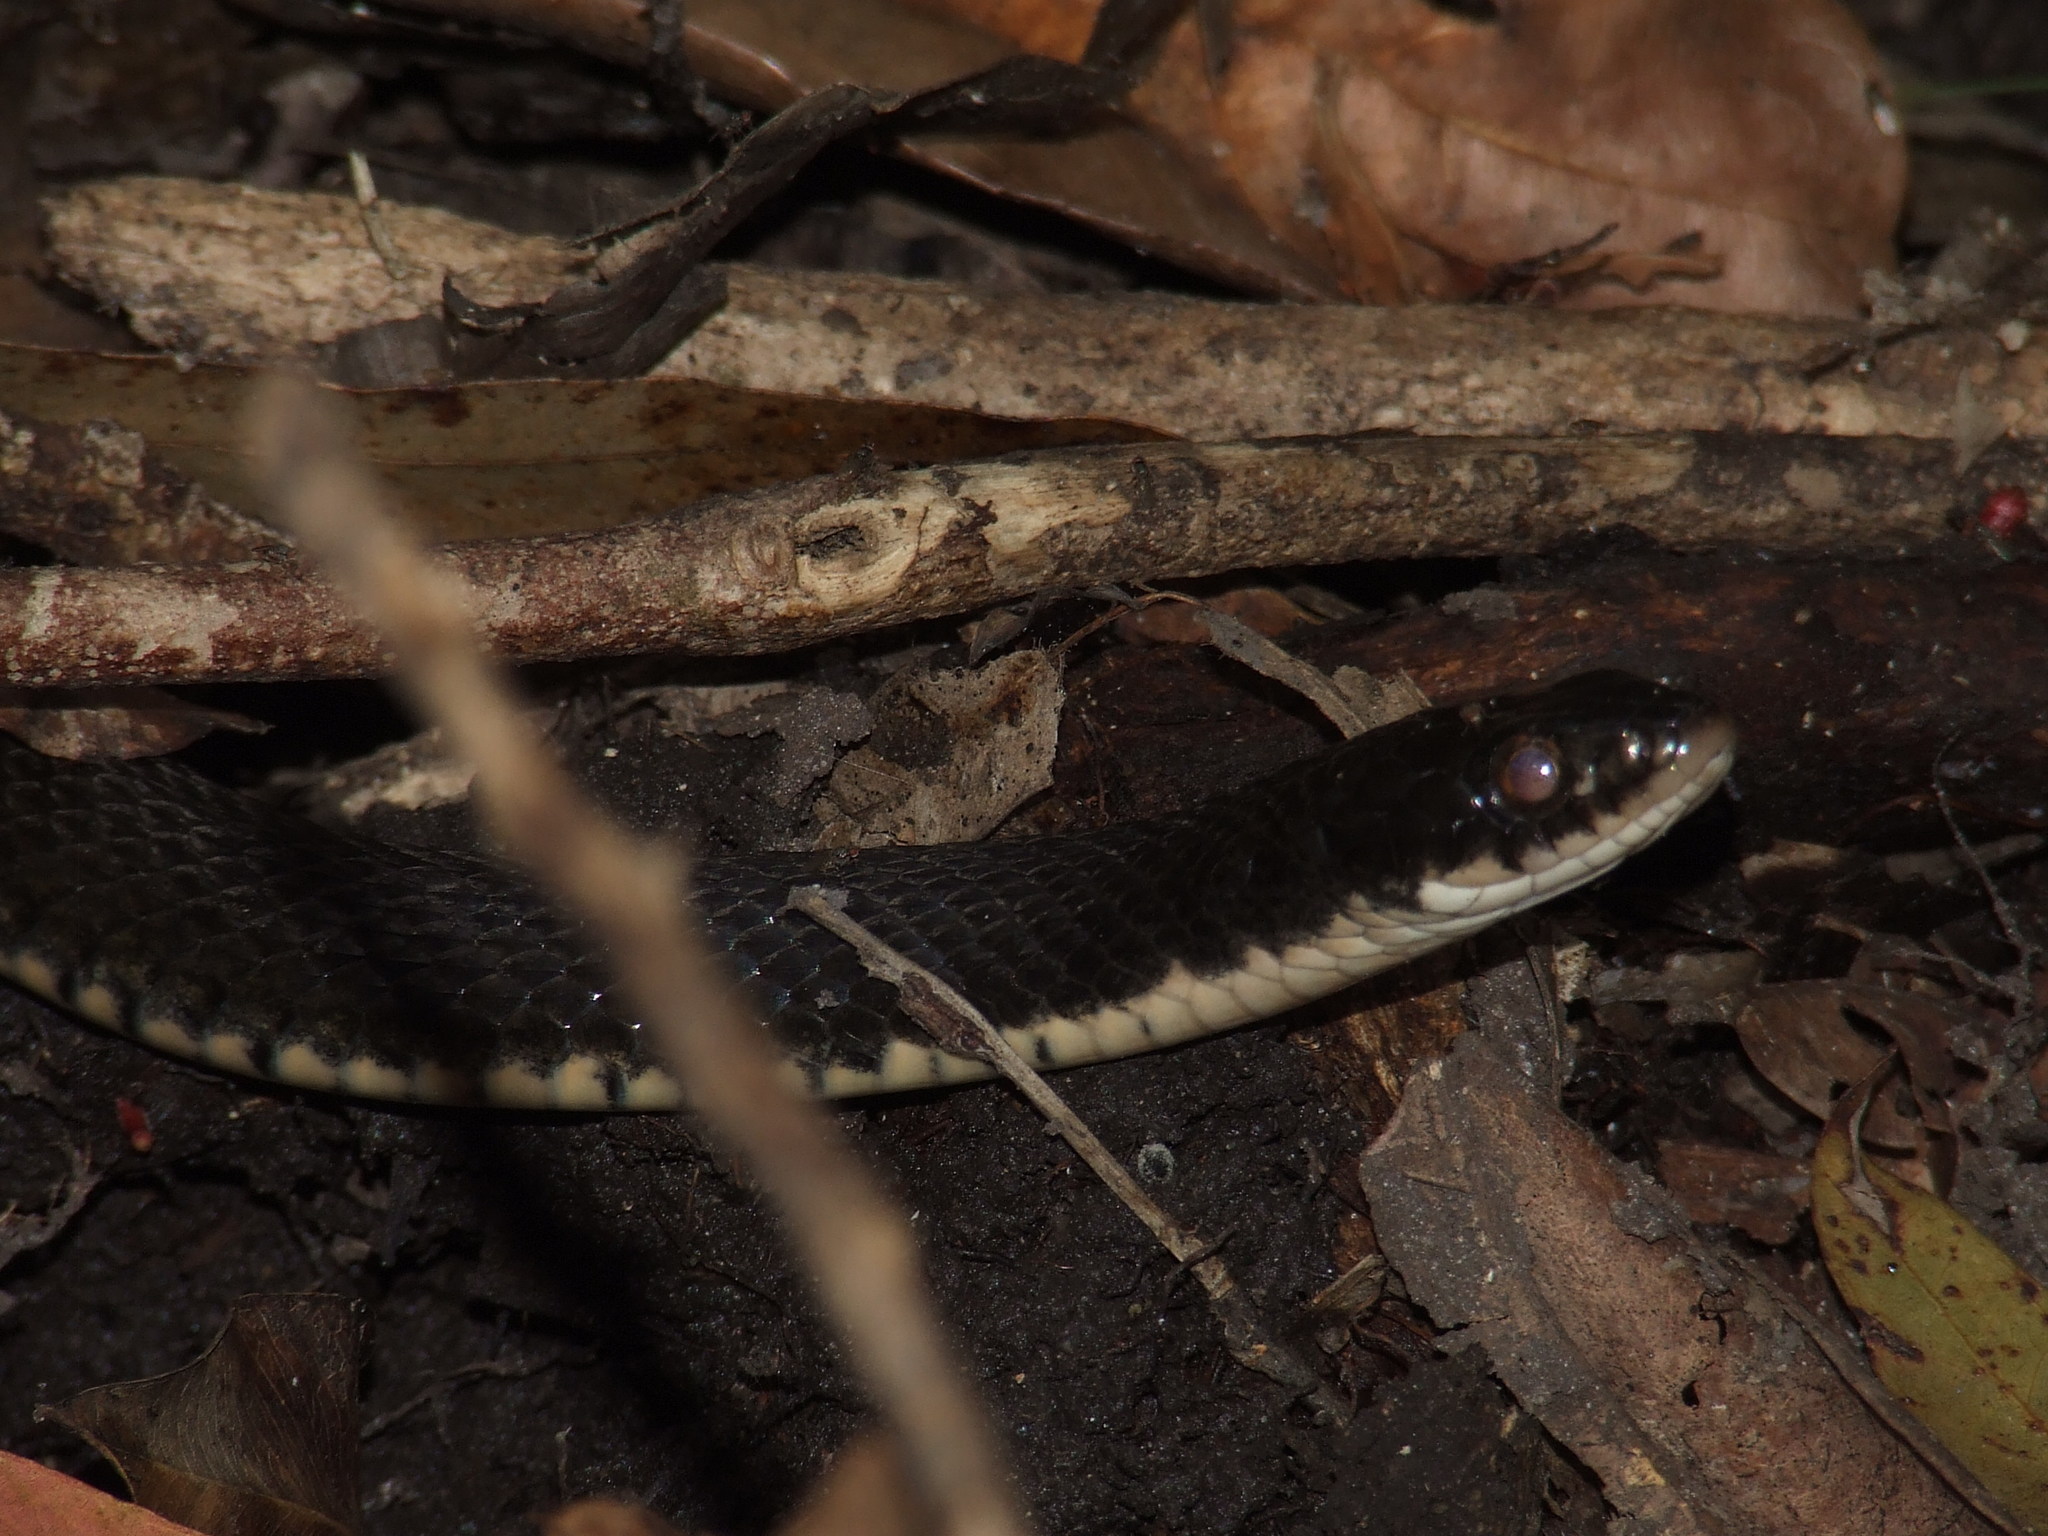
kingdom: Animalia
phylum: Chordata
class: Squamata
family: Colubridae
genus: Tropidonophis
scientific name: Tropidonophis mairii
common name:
● ● ● ● ● ● ●
### Task directions
Copy the text lines of every item above word for word, leaving out the pictures.

### The response
kingdom: Animalia
phylum: Chordata
class: Squamata
family: Colubridae
genus: Tropidonophis
scientific name: Tropidonophis mairii
common name:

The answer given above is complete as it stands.